I'm not here to advocate for ETAM. I went through the process myself; while I did get my first-choice major, I honestly felt like I was pretty close to having to choose something else.
But there's a perspective missing from this thread: ETAM actually gives many students a shot at TAMU Engineering who otherwise wouldn't get in at all. Instead of being outright rejected (or, in some cases, effectively rejected by timing), they're given the chance to compete for a major.
For example:
Student A applies to both TAMU and UT. (They're in the top 6%great grades, but not a National Merit type of SAT/ACT score.)
UT: Applies for CS and Electrical Engineering. Gets denied for both. They get general admission, but by the time the engineering review is over, the remaining majors aren't really desirable. Effectively, that's a denial from the engineering school.
TAMU: Applies for Engineering, gets in, and goes through ETAM. Maybe they realize they aren't competitive for CS or EE, but can choose an adjacent major where they are competitive and still end up with a great engineering career.
I get that a lot of parents here have kids who got into Texas or even Ivy-adjacent schools, and are frustrated that TAMU's process is different.
A lot of ETAM is political, the state has pushed for higher engineering enrollment, and TAMU uses ETAM to distribute students across "engineering" majors, keeping the flagship majors (EE, CS, ME, CE, etc.) more selective to prevent degree inflation. But it also helps kids who, maybe due to poor guidance, would have only applied to the most competitive majors (and gotten flat out turned away as in the UT example), find another good path in engineering.

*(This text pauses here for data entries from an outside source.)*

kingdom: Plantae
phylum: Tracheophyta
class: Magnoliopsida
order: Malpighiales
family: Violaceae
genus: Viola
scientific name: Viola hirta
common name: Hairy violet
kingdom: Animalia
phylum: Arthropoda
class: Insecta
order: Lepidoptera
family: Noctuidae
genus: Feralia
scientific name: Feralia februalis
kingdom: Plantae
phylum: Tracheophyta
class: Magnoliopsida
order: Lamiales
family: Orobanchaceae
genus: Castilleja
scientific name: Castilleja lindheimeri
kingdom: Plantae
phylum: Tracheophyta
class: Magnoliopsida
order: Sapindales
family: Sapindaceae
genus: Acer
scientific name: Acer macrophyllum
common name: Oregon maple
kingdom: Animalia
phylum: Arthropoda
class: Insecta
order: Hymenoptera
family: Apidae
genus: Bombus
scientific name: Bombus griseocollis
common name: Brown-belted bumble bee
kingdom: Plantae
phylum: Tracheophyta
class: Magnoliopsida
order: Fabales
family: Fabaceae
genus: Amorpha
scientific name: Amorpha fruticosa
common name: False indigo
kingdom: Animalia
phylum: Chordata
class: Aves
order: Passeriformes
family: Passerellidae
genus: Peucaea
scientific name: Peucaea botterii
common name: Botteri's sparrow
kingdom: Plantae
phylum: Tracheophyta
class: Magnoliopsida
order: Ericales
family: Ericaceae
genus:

I remember in the late 2010s, an admissions rep visited our class and said that, without ETAM, our engineering class size would be half of what it is. Whether we like it or not, ETAM does give more students a real chance at earning an engineering degree who otherwise would have been turned away, as is the case at UT. If you go to any college confidential page you see stellar kids being denied from UT, if we didn't have an ETAM or an expansionist system, you'd find the same things in these threads instead of ETAM bashing.
One last thing, it surprises me that such stellar students are so worried about a little competition. Haven't these same students excelled at schools where half the class goes to Texas-tier universities? If you can do well in competitive majors at UT or similar schools, you can do well at TAMU, too. Life involves some risks, and in my experience, most strong students end up with their first-choice major anyway.
To end, don't we as Aggies pride ourselves for being tough? For being gritty? For being competitive and giving people a fair shake? That we aren't like UT? I'm not saying ETAM should stay but it's not the boogieman people make it out to be.
(I realize this opinion might not be popular, but maybe someone will find it helpful.)